Sleep in pregnancy

Sleep in pregnancy is critical, but it isn’t always easy to come by. Physically, sleep helps your body recover from the hard work of pregnancy. Equally important though is that sleeps helps you to maintain your emotional wellbeing and handle the stressors in your life.

Often, however, getting a good night’s rest is easier said than done. Sleeping well isn’t just as simple as telling your body it’s time to go to sleep. This is especially so during pregnancy when sleep can be disrupted and comfort more difficult to achieve as you (or your partner) gets bigger.

If you find yourself struggling to get a restful night, the tips below may help you to better prepare your mind and body for sleep.

Strategies to support healthy sleep patterns in pregnancy

Establish a proper sleep environment - Make sure your sleeping area is dark, quiet and comfortable.  Also make your room cool if possible, as it is easier to sleep in a cool environment and as your body temperature rises in pregnancy you may need to use fans or air-conditioning.

Establish a proper sleep routine – Get up regularly the same time each morning so that your body can get into a rhythm.

Go to bed only to sleep - Don’t use your bed as a place to do other stimulating activities such as studying, watching television or surfing the internet. Also, allow yourself time to wind down before going to bed.

Try relaxation techniques – You may find that employing certain relaxation techniques help your body and mind to de-stress and feel calm, which can help you to fall or go back to sleep quicker.

Try multiple pillows  -  As your pregnancy progresses this may involve using multiple pillows in different positions around your stomach, legs and neck to pull your baby away from your diaphragm so you can breathe easily.

Exercise in the late afternoon or early evening – This will help to tire your body and release tension, promoting a relaxing state for your body later in the day.

Don’t drink after 6pm – This will reduce your need to get up during the evening.  Try making your last drink for the day a warm glass of skim milk.  The lactose in milk helps proteins enter the brain—and that can help people fall asleep.  If you develop lactose intolerance (which many women do during pregnancy) you can try soy milk or rice milk.

Avoid alcohol, caffeine or nicotine – As these are stimulants which don’t support relaxation.

Go to bed early when you are sleepy - If you do not fall asleep within 15 minutes, get up and go to another room, and stay up until you are sleepy.

Lie on your side - You’re not going to lie on your stomach as you enter the second trimester and your belly grows, but you do need to avoid lying flat on your back to prevent the weight of your uterus compressing the blood vessels that are feeding the placenta.
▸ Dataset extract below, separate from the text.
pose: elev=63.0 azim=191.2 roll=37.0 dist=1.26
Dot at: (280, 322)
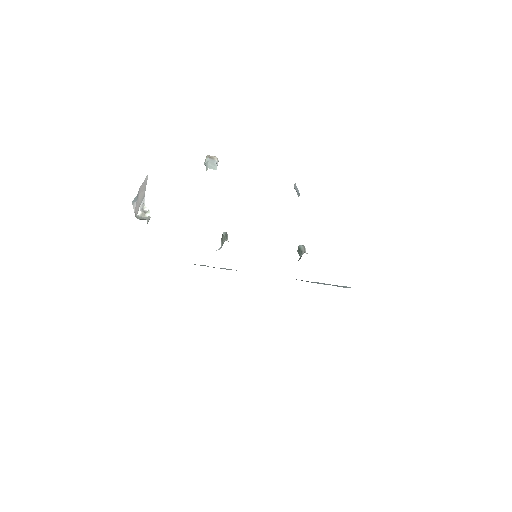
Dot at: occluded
Lying on your left side is better than lying on your right side as this allows more blood to flow to the uterus. Either side is better than lying on your back, so if you are not used to lying on your side, try getting used to this in the early months of pregnancy.

Using all or a combination of these strategies can assist greatly in getting a much needed, good night’s sleep.  

If you try these strategies but are still having difficulty sleeping, or experiencing other pains that are interfering with your sleep, your doctor may recommend some sleep medications that are safe to use in pregnancy. If you are considering complementary or alternative medicines (such as homeopathic or herbal remedies) to help with your sleep, talk with your doctor first as some supplements may have ingredients with unknown effects.